As I argue in Cashing Out, a new report for The Entrepreneurs Network, instead of preserving cash indefinitely, the government should encourage innovation to improve financial inclusion by expanding access to digital finance.


In 2015, the Financial Inclusion Commission recommended that the government ensures all adults in the UK have access to a bank account by 2020. As recent research from Policy Exchange has argued, access to a fully-functional bank account is an essential precondition for all people to take part in modern British society. 

Sadly, we are still far from achieving that goal. Today, around 1.5m people living in Britain are unbanked, and it is primarily their interests that politicians have in mind when they criticise a cashless economy.

But concern for the unbanked can lead to knee-jerk policies that are counter-productive and damaging.

In the US, for example, major cities such as San Francisco, Philadelphia and New Jersey have banned card-only shops, claiming that they are entrenching social and economic exclusion. Some UK politicians, such as the secretary of state for the Department for Digital, Culture, Media and Sport, Baroness Nicky Morgan, have now called for a ban here too. 

However, such a ban would be anti-business, anti-consumer, and anti-innovation. There are better ways of helping the unbanked than by subsidising cash machines and mandating what payment methods shops must accept. 

Open Banking, open minds

The rapid adoption of instantaneous card payments by small and medium-sized enterprises is a product of the high levels of financial innovation in the UK. Thanks to policies like the Financial Conduct Authority’s sandbox — which allows finance companies to develop new applications with many regulatory exemptions — the UK has enjoyed a fintech boom. 

Though the early adopters of new technology might be those with disposal income, fintech has the potential to help people throughout society, in particular those failed by mainstream financial institutions.

When Monzo’s founder Tom Blomfield appeared before the Treasury Select Committee in 2019, he revealed that his company is working with homeless charities to improve financial inclusion, allowing customers to set up bank accounts without a fixed address, and suggested that new customers can use a friend’s house or even a shelter to register. 

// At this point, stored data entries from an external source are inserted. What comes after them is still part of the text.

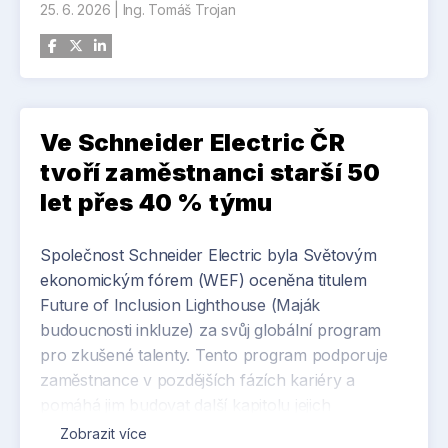
25. 6. 2026
|
Ing. Tomáš Trojan
Kazachstánu Pavol Šepelák.
Přesun části výroby přímo do Kazachstánu
představuje strategickou reakci na požadavky
místního trhu a současně významně posiluje
konkurenceschopnost ZVVZ GROUP v regionu
Ve Schneider Electric ČR
Střední Asie. Lokální výroba umožní zkrátit
tvoří zaměstnanci starší 50
dodací lhůty, snížit logistické náklady a zajistit
let přes 40 % týmu
bezprostřední blízkost zákazníkům.
Společnost Schneider Electric byla Světovým
ekonomickým fórem (WEF) oceněna titulem
Future of Inclusion Lighthouse (Maják
budoucnosti inkluze) za svůj globální program
pro zkušené talenty. Tento program podporuje
zaměstnance v pozdějších fázích kariéry a
pomáhá jim budovat další kapitolu jejich
profesního života prostřednictvím
Zobrazit více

Meanwhile, the Citizens’ Advice Bureau is campaigning to enable people to set up bank accounts with PO boxes in place of a fixed address. 

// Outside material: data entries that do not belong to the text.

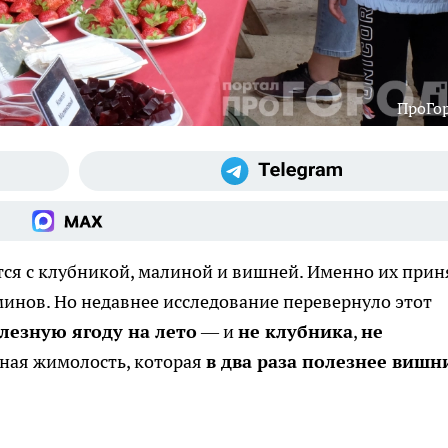
ПроГо
ся с клубникой, малиной и вишней. Именно их прин
инов. Но недавнее исследование перевернуло этот
лезную ягоду на лето
— и
не клубника
,
не
мная жимолость, которая
в два раза полезнее вишн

And thanks to the UK government’s interest in Open Banking, which disrupts traditional models of finance, firms like Pockit are helping low earners and people without bank accounts gain access to electronic finance. 

Whether by making it easier to put money on prepaid cards, or helping people build a credit score by recognising rent and utility payments, Open Banking provides a lifeline to many people who have been shut out of the modern economy. 

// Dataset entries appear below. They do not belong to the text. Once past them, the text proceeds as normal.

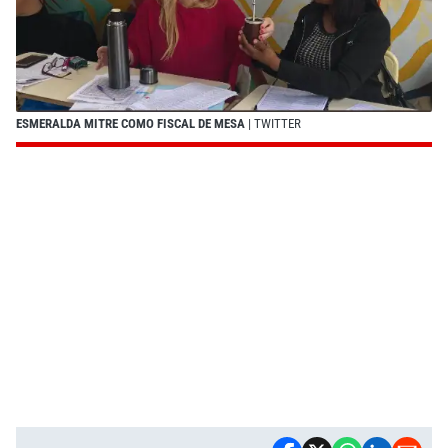
ESMERALDA MITRE COMO FISCAL DE MESA
| TWITTER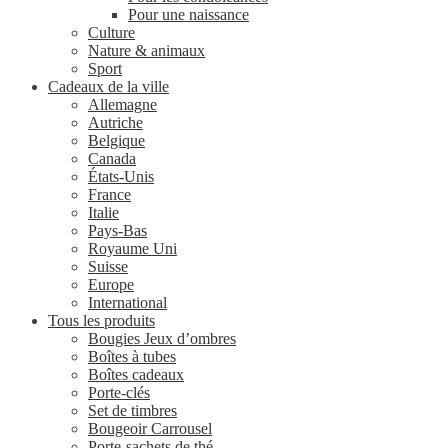
Pour une naissance
Culture
Nature & animaux
Sport
Cadeaux de la ville
Allemagne
Autriche
Belgique
Canada
États-Unis
France
Italie
Pays-Bas
Royaume Uni
Suisse
Europe
International
Tous les produits
Bougies Jeux d’ombres
Boîtes à tubes
Boîtes cadeaux
Porte-clés
Set de timbres
Bougeoir Carrousel
Porte-sachets de thé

Cash is falling out of favour for many reasons, and not because of the rise of card-only coffee shops and craft beer bars. Banning card-only shops will not alter this trend, nor will it help those unable to make electronic payments. 

As the overwhelming majority of people in the UK drop cash in favour of electronic payments, policymakers and politicians should focus on helping the most vulnerable fully take part in the modern economy, instead of holding back the innovators who have helped to build it.